Крамольные полотна (Варшавский) - страница 25

Но уже тогда он создал своих «Бедняков у колодца». А на картоне «Раненый каменщик» двое рабочих несли на скрещенных руках пострадавшего при постройке господской виллы товарища…

Теперь, после воцарения Фердинанда, задуманное приобретало особый смысл.

«Ужас инквизиции, — было сказано в одном из актов кортесов 1812 года, объявленных Фердинандом вне закона, — в том, что она… заглушает всякую мысль, всякое движение вперед, убивает всякое проявление творчества и жизни, порабощает общество и низводит человека на степень животного».

Гойя хорошо знал эти слова. За ними была правда.
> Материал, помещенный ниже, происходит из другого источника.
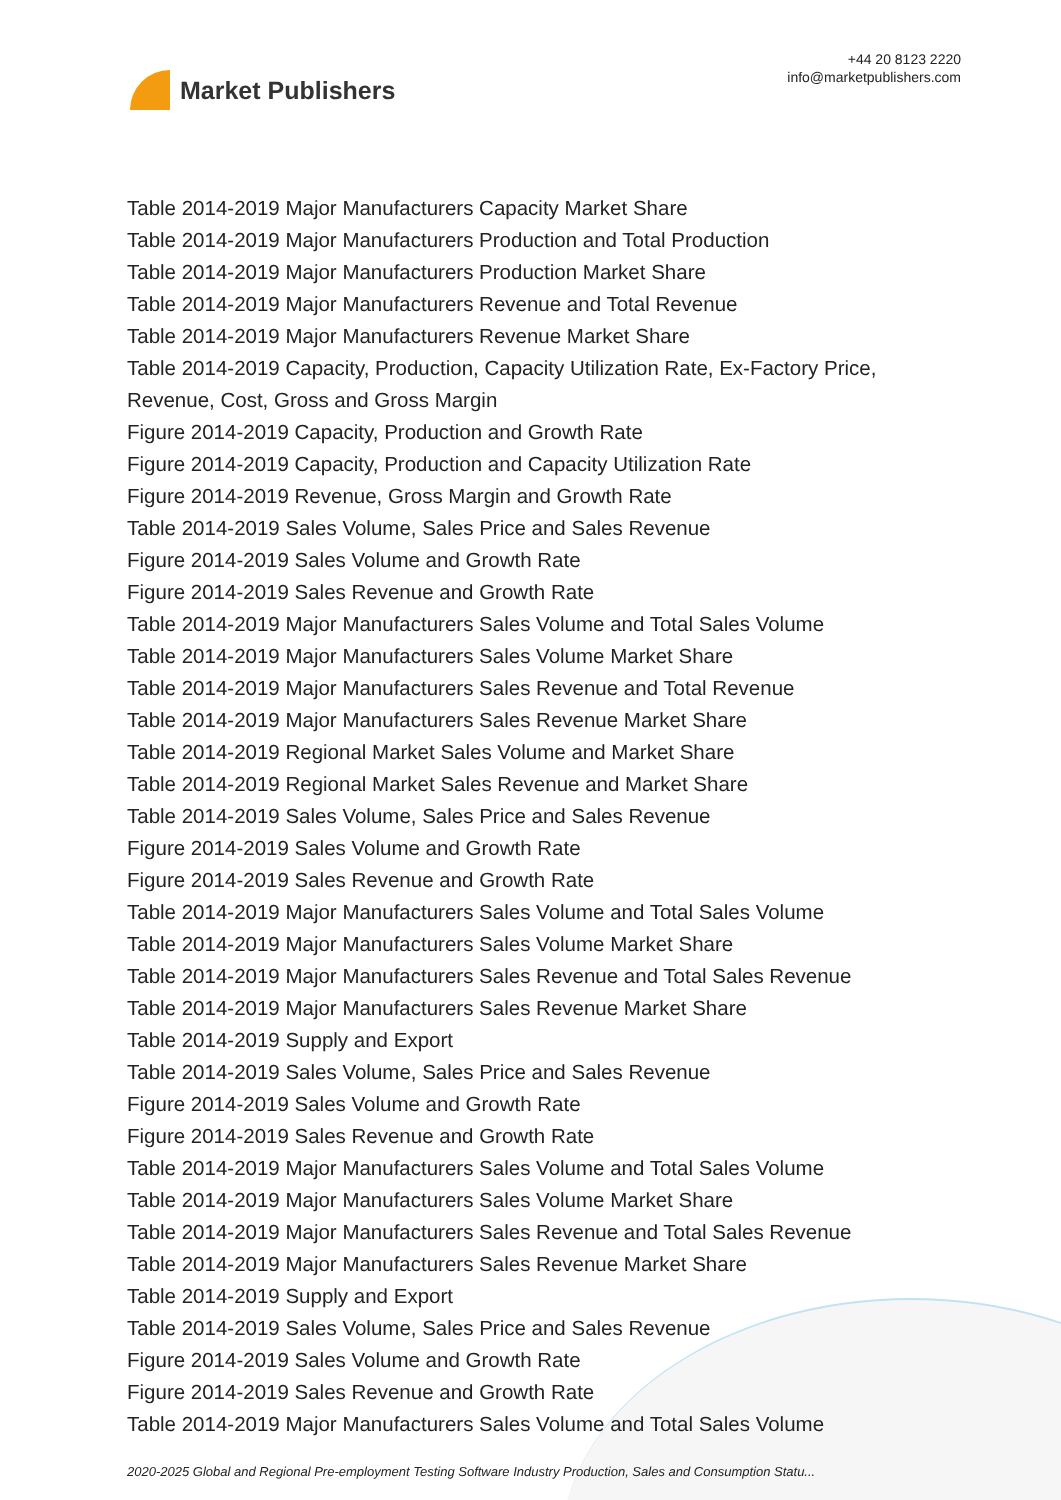Market Publishers
+44 20 8123 2220
info@marketpublishers.com
Table 2014-2019 Major Manufacturers Capacity Market Share
Table 2014-2019 Major Manufacturers Production and Total Production
Table 2014-2019 Major Manufacturers Production Market Share
Table 2014-2019 Major Manufacturers Revenue and Total Revenue
Table 2014-2019 Major Manufacturers Revenue Market Share
Table 2014-2019 Capacity, Production, Capacity Utilization Rate, Ex-Factory Price, Revenue, Cost, Gross and Gross Margin
Figure 2014-2019 Capacity, Production and Growth Rate
Figure 2014-2019 Capacity, Production and Capacity Utilization Rate
Figure 2014-2019 Revenue, Gross Margin and Growth Rate
Table 2014-2019 Sales Volume, Sales Price and Sales Revenue
Figure 2014-2019 Sales Volume and Growth Rate
Figure 2014-2019 Sales Revenue and Growth Rate
Table 2014-2019 Major Manufacturers Sales Volume and Total Sales Volume
Table 2014-2019 Major Manufacturers Sales Volume Market Share
Table 2014-2019 Major Manufacturers Sales Revenue and Total Revenue
Table 2014-2019 Major Manufacturers Sales Revenue Market Share
Table 2014-2019 Regional Market Sales Volume and Market Share
Table 2014-2019 Regional Market Sales Revenue and Market Share
Table 2014-2019 Sales Volume, Sales Price and Sales Revenue
Figure 2014-2019 Sales Volume and Growth Rate
Figure 2014-2019 Sales Revenue and Growth Rate
Table 2014-2019 Major Manufacturers Sales Volume and Total Sales Volume
Table 2014-2019 Major Manufacturers Sales Volume Market Share
Table 2014-2019 Major Manufacturers Sales Revenue and Total Sales Revenue
Table 2014-2019 Major Manufacturers Sales Revenue Market Share
Table 2014-2019 Supply and Export
Table 2014-2019 Sales Volume, Sales Price and Sales Revenue
Figure 2014-2019 Sales Volume and Growth Rate
Figure 2014-2019 Sales Revenue and Growth Rate
Table 2014-2019 Major Manufacturers Sales Volume and Total Sales Volume
Table 2014-2019 Major Manufacturers Sales Volume Market Share
Table 2014-2019 Major Manufacturers Sales Revenue and Total Sales Revenue
Table 2014-2019 Major Manufacturers Sales Revenue Market Share
Table 2014-2019 Supply and Export
Table 2014-2019 Sales Volume, Sales Price and Sales Revenue
Figure 2014-2019 Sales Volume and Growth Rate
Figure 2014-2019 Sales Revenue and Growth Rate
Table 2014-2019 Major Manufacturers Sales Volume and Total Sales Volume
2020-2025 Global and Regional Pre-employment Testing Software Industry Production, Sales and Consumption Statu...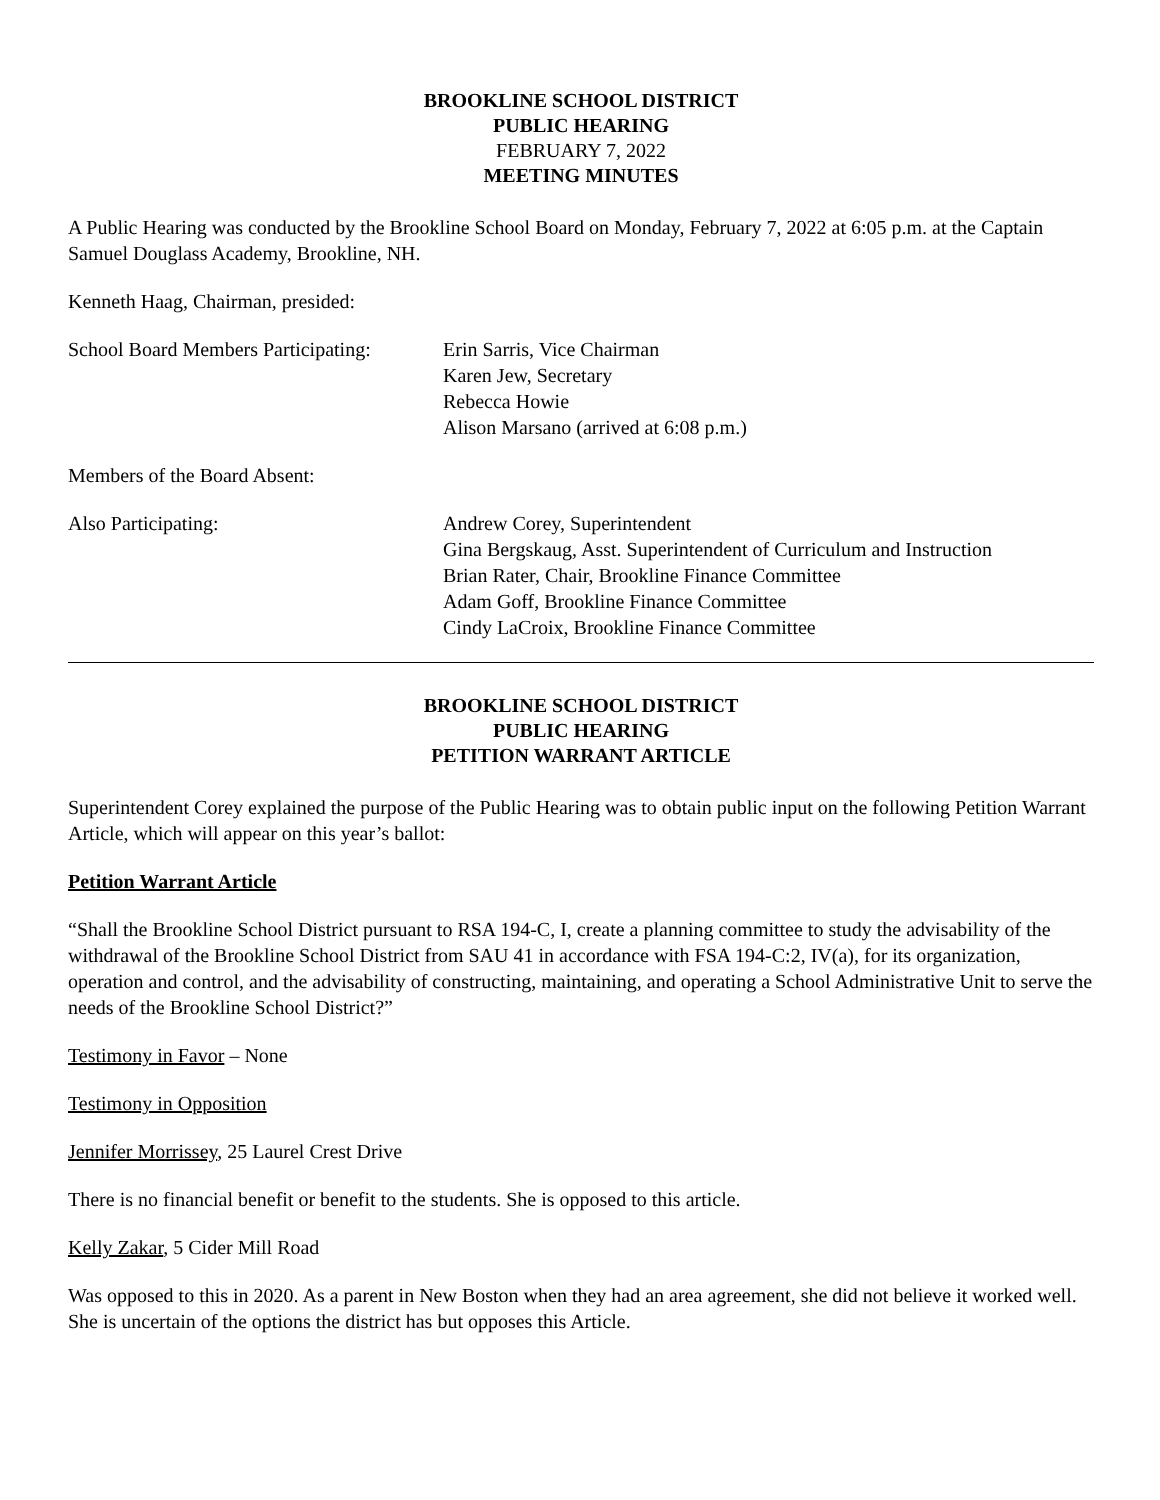BROOKLINE SCHOOL DISTRICT
PUBLIC HEARING
FEBRUARY 7, 2022
MEETING MINUTES
A Public Hearing was conducted by the Brookline School Board on Monday, February 7, 2022 at 6:05 p.m. at the Captain Samuel Douglass Academy, Brookline, NH.
Kenneth Haag, Chairman, presided:
School Board Members Participating:
Erin Sarris, Vice Chairman
Karen Jew, Secretary
Rebecca Howie
Alison Marsano (arrived at 6:08 p.m.)
Members of the Board Absent:
Also Participating: Andrew Corey, Superintendent
Gina Bergskaug, Asst. Superintendent of Curriculum and Instruction
Brian Rater, Chair, Brookline Finance Committee
Adam Goff, Brookline Finance Committee
Cindy LaCroix, Brookline Finance Committee
BROOKLINE SCHOOL DISTRICT
PUBLIC HEARING
PETITION WARRANT ARTICLE
Superintendent Corey explained the purpose of the Public Hearing was to obtain public input on the following Petition Warrant Article, which will appear on this year’s ballot:
Petition Warrant Article
“Shall the Brookline School District pursuant to RSA 194-C, I, create a planning committee to study the advisability of the withdrawal of the Brookline School District from SAU 41 in accordance with FSA 194-C:2, IV(a), for its organization, operation and control, and the advisability of constructing, maintaining, and operating a School Administrative Unit to serve the needs of the Brookline School District?”
Testimony in Favor – None
Testimony in Opposition
Jennifer Morrissey, 25 Laurel Crest Drive
There is no financial benefit or benefit to the students. She is opposed to this article.
Kelly Zakar, 5 Cider Mill Road
Was opposed to this in 2020. As a parent in New Boston when they had an area agreement, she did not believe it worked well. She is uncertain of the options the district has but opposes this Article.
…Ему тогда было лет двенадцать, не более. Но память, его цепкая, ничего не растерявшая с годами память, четко хранила ужасную картину, свидетелем которой он стал в Сарагосе. Наверно, до конца дней своих не позабыть ему дощатый помост, наспех сбитый на одной из площадей города, толпу вокруг, а на помосте — несчастного узника, привязанного к позорному столбу. В рубище, босой, с всклокоченной нечесаной бородой, он затравленно озирался вокруг. Палач силой заставил осужденного сесть на табуретку и вытянуть вперед связанные веревкой руки и ноги. Ему воткнули между ладонями сжатых в судороге рук зеленую церковную свечу, вокруг шеи защелкнули смертельный воротник — гарроту.

Жирные, толстые, нахлебавшиеся вдоволь луковой похлебки, усладившие себя бутылкой доброго вина монахи хриплыми, ленивыми голосами прочитали приговор и гнусаво затянули «Те Deum». Страшно вскрикнул несчастный узник, когда, ломая шейные позвонки, завершила свое дело гаррота.

…Они вновь теперь, как и прежде, находились в тесном союзе — инквизиция и государство. И вновь, как и прежде, в каждом еретике видели врага правительства, а в том, кого объявляли «врагом королю и отечеству», — тайного еретика. И своего рода символом этого единства была каменная громада Эскуриала, воздвигнутого еще Филиппом II посреди каменистой, мрачной пустыни, — королевский замок и тут же и церковь и монастырь.

* * *

«Мы еще обсудим это, Гойя», — так неизменно отвечал на его просьбу уплатить деньги за портрет граф Флоридабланка, ставший в конце 80-х годов премьер-министром. Портрет имел успех, и, быть может, именно этому портрету Гойя был обязан тем, что на его работы обратил внимание двор.

Успех превратился в триумф, когда в 1789 году новый король, Карл IV, назначил Гойю придворным художником.

Гойя. За свободомыслие.

«Короли без ума от Гойи», — писал в те времена художник в одном из своих писем. Ему еще льстило тогда внимание вельмож, ему нравилось бывать при дворе, жить в богатом доме, иметь свой выезд. Он, вечный неудачник до того времени, теперь заботливо присоединил к своей фамилии дворянскую частичку «и». Гойя и Лусиентес именуют его, Гойя и Лусиентес, художник короля. Ему, еще за три-четыре года до этого радовавшемуся, что у него наконец есть стол, пять стульев, лампа, горшок с супом и бутылка вина, уверявшего, что, кроме скрипки и доски для игры в кости, ему ничего более не нужно, нравится то положение, которого он теперь достиг.